Sunday, September 20, 2009

Order Allowing Discovery Of Financial Information Of Non-Party Quashed

In Rappaport v. Mercantile Bank (2D09-609), the Second District granted a petition for certiorari and quashed the trial court's order that "improperly authorized Mercantile Bank (the Bank) to obtain personal financial information and documents from a nonparty that are unrelated to any claim or defense in the pending action and that have not been shown to be reasonably calculated to lead to the discovery of admissible evidence."
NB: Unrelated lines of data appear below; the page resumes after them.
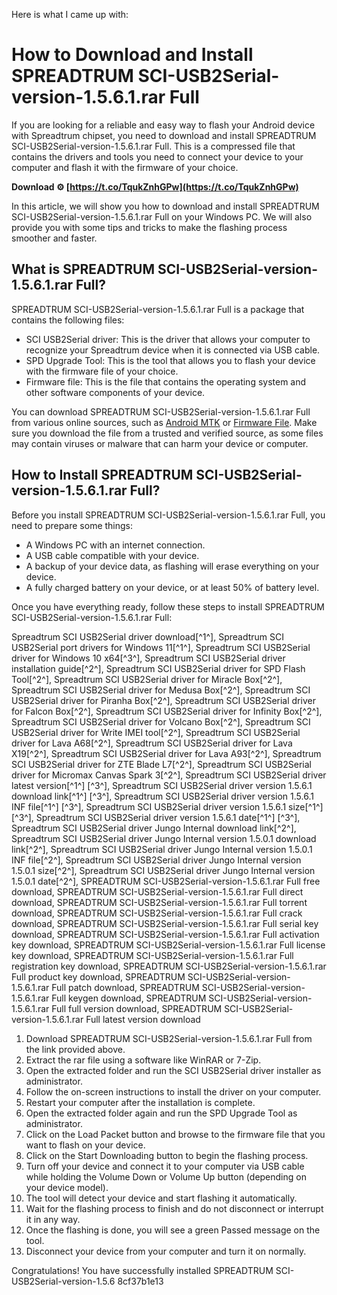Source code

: 
 Here is what I came up with:  
# How to Download and Install SPREADTRUM SCI-USB2Serial-version-1.5.6.1.rar Full
  
If you are looking for a reliable and easy way to flash your Android device with Spreadtrum chipset, you need to download and install SPREADTRUM SCI-USB2Serial-version-1.5.6.1.rar Full. This is a compressed file that contains the drivers and tools you need to connect your device to your computer and flash it with the firmware of your choice.
 
**Download ⚙ [https://t.co/TqukZnhGPw](https://t.co/TqukZnhGPw)**


  
In this article, we will show you how to download and install SPREADTRUM SCI-USB2Serial-version-1.5.6.1.rar Full on your Windows PC. We will also provide you with some tips and tricks to make the flashing process smoother and faster.
  
## What is SPREADTRUM SCI-USB2Serial-version-1.5.6.1.rar Full?
  
SPREADTRUM SCI-USB2Serial-version-1.5.6.1.rar Full is a package that contains the following files:
  
- SCI USB2Serial driver: This is the driver that allows your computer to recognize your Spreadtrum device when it is connected via USB cable.
- SPD Upgrade Tool: This is the tool that allows you to flash your device with the firmware file of your choice.
- Firmware file: This is the file that contains the operating system and other software components of your device.

You can download SPREADTRUM SCI-USB2Serial-version-1.5.6.1.rar Full from various online sources, such as [Android MTK](https://androidmtk.com/download-spd-upgrade-tool-all-versions) or [Firmware File](https://firmwarefile.com/spreadtrum-sci-usb2serial-driver). Make sure you download the file from a trusted and verified source, as some files may contain viruses or malware that can harm your device or computer.
  
## How to Install SPREADTRUM SCI-USB2Serial-version-1.5.6.1.rar Full?
  
Before you install SPREADTRUM SCI-USB2Serial-version-1.5.6.1.rar Full, you need to prepare some things:

- A Windows PC with an internet connection.
- A USB cable compatible with your device.
- A backup of your device data, as flashing will erase everything on your device.
- A fully charged battery on your device, or at least 50% of battery level.

Once you have everything ready, follow these steps to install SPREADTRUM SCI-USB2Serial-version-1.5.6.1.rar Full:
 
Spreadtrum SCI USB2Serial driver download[^1^],  Spreadtrum SCI USB2Serial port drivers for Windows 11[^1^],  Spreadtrum SCI USB2Serial driver for Windows 10 x64[^3^],  Spreadtrum SCI USB2Serial driver installation guide[^2^],  Spreadtrum SCI USB2Serial driver for SPD Flash Tool[^2^],  Spreadtrum SCI USB2Serial driver for Miracle Box[^2^],  Spreadtrum SCI USB2Serial driver for Medusa Box[^2^],  Spreadtrum SCI USB2Serial driver for Piranha Box[^2^],  Spreadtrum SCI USB2Serial driver for Falcon Box[^2^],  Spreadtrum SCI USB2Serial driver for Infinity Box[^2^],  Spreadtrum SCI USB2Serial driver for Volcano Box[^2^],  Spreadtrum SCI USB2Serial driver for Write IMEI tool[^2^],  Spreadtrum SCI USB2Serial driver for Lava A68[^2^],  Spreadtrum SCI USB2Serial driver for Lava X19[^2^],  Spreadtrum SCI USB2Serial driver for Lava A93[^2^],  Spreadtrum SCI USB2Serial driver for ZTE Blade L7[^2^],  Spreadtrum SCI USB2Serial driver for Micromax Canvas Spark 3[^2^],  Spreadtrum SCI USB2Serial driver latest version[^1^] [^3^],  Spreadtrum SCI USB2Serial driver version 1.5.6.1 download link[^1^] [^3^],  Spreadtrum SCI USB2Serial driver version 1.5.6.1 INF file[^1^] [^3^],  Spreadtrum SCI USB2Serial driver version 1.5.6.1 size[^1^] [^3^],  Spreadtrum SCI USB2Serial driver version 1.5.6.1 date[^1^] [^3^],  Spreadtrum SCI USB2Serial driver Jungo Internal download link[^2^],  Spreadtrum SCI USB2Serial driver Jungo Internal version 1.5.0.1 download link[^2^],  Spreadtrum SCI USB2Serial driver Jungo Internal version 1.5.0.1 INF file[^2^],  Spreadtrum SCI USB2Serial driver Jungo Internal version 1.5.0.1 size[^2^],  Spreadtrum SCI USB2Serial driver Jungo Internal version 1.5.0.1 date[^2^],  SPREADTRUM SCI-USB2Serial-version-1.5.6.1.rar Full free download,  SPREADTRUM SCI-USB2Serial-version-1.5.6.1.rar Full direct download,  SPREADTRUM SCI-USB2Serial-version-1.5.6.1.rar Full torrent download,  SPREADTRUM SCI-USB2Serial-version-1.5.6.1.rar Full crack download,  SPREADTRUM SCI-USB2Serial-version-1.5.6.1.rar Full serial key download,  SPREADTRUM SCI-USB2Serial-version-1.5.6.1.rar Full activation key download,  SPREADTRUM SCI-USB2Serial-version-1.5.6.1.rar Full license key download,  SPREADTRUM SCI-USB2Serial-version-1.5.6.1.rar Full registration key download,  SPREADTRUM SCI-USB2Serial-version-1.5.6.1.rar Full product key download,  SPREADTRUM SCI-USB2Serial-version-1.5.6.1.rar Full patch download,  SPREADTRUM SCI-USB2Serial-version-1.5.6.1.rar Full keygen download,  SPREADTRUM SCI-USB2Serial-version-1.5.6.1.rar Full full version download,  SPREADTRUM SCI-USB2Serial-version-1.5.6.1.rar Full latest version download

1. Download SPREADTRUM SCI-USB2Serial-version-1.5.6.1.rar Full from the link provided above.
2. Extract the rar file using a software like WinRAR or 7-Zip.
3. Open the extracted folder and run the SCI USB2Serial driver installer as administrator.
4. Follow the on-screen instructions to install the driver on your computer.
5. Restart your computer after the installation is complete.
6. Open the extracted folder again and run the SPD Upgrade Tool as administrator.
7. Click on the Load Packet button and browse to the firmware file that you want to flash on your device.
8. Click on the Start Downloading button to begin the flashing process.
9. Turn off your device and connect it to your computer via USB cable while holding the Volume Down or Volume Up button (depending on your device model).
10. The tool will detect your device and start flashing it automatically.
11. Wait for the flashing process to finish and do not disconnect or interrupt it in any way.
12. Once the flashing is done, you will see a green Passed message on the tool.
13. Disconnect your device from your computer and turn it on normally.

Congratulations! You have successfully installed SPREADTRUM SCI-USB2Serial-version-1.5.6
 8cf37b1e13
The bank loaned $2,438,000 to Clearwater City Homes which Mr. Rappaport guaranteed.  Mrs. Rappaport did not guarantee the loan.  In October 2008, the bank sued Mr. Rappaport and Clearwater City Homes.  The noticed Mrs. Rappaport for deposition and the two defendants filed a motion for "protective order concerning the proposed deposition of Mrs. Rappaport, noting that she 'is not a party to the transaction or involved in the loan at issue in any respect.' CCH and Mr. Rappaport objected to the taking of Mrs. Rappaport's deposition on the ground that 'she does not maintain any information that is reasonably calculated to lead to the discovery of admissible evidence'."  The trial court denied the motion for protective order.
The Second District held:
"[P]ersonal finances are among those private matters kept secret by most people." Woodward v. Berkery, 714 So. 2d 1027, 1035 (Fla. 4th DCA 1998) (citing Winfield v. Div. of Pari-Mutuel Wagering, 477 So. 2d 544 (Fla. 1985)). The right of privacy set forth in article 1, section 23, of the Florida Constitution "undoubtedly expresses a policy that compelled disclosure through discovery be limited to that which is necessary for a court to determine contested issues." Id. at 1036. It follows "that the disclosure of personal financial information may cause irreparable harm to a person forced to disclose it, in a case in which the information is not relevant."
Although the discovery of Mrs. Rappaport's personal financial information might be relevant to a fraudulent transfer claim, the Bank has not made such a claim against Mrs. Rappaport in any pleading. The circuit court's order improperly allowed the Bank to "piggyback" the discovery that might be appropriate to a claim under the UFTA onto their contractual claims against CCH and Mr. Rappaport.
The circuit court's order departs from the essential requirements of law because the order requires Mrs. Rappaport, a nonparty, to disclose personal financial information that is neither relevant to the Bank's claims nor reasonably calculated to lead to the discovery of admissible evidence. To the extent that the circuit court's order requires Mrs. Rappaport to disclose her personal financial information, it undeniably violates her right to privacy. The disclosure of Mrs. Rappaport's personal financial information may cause irreparable harm which cannot be remedied on appeal. Accordingly, we quash the circuit court's order to the extent that it requires Mrs. Rappaport to provide information about her personal finances and to produce her personal financial records.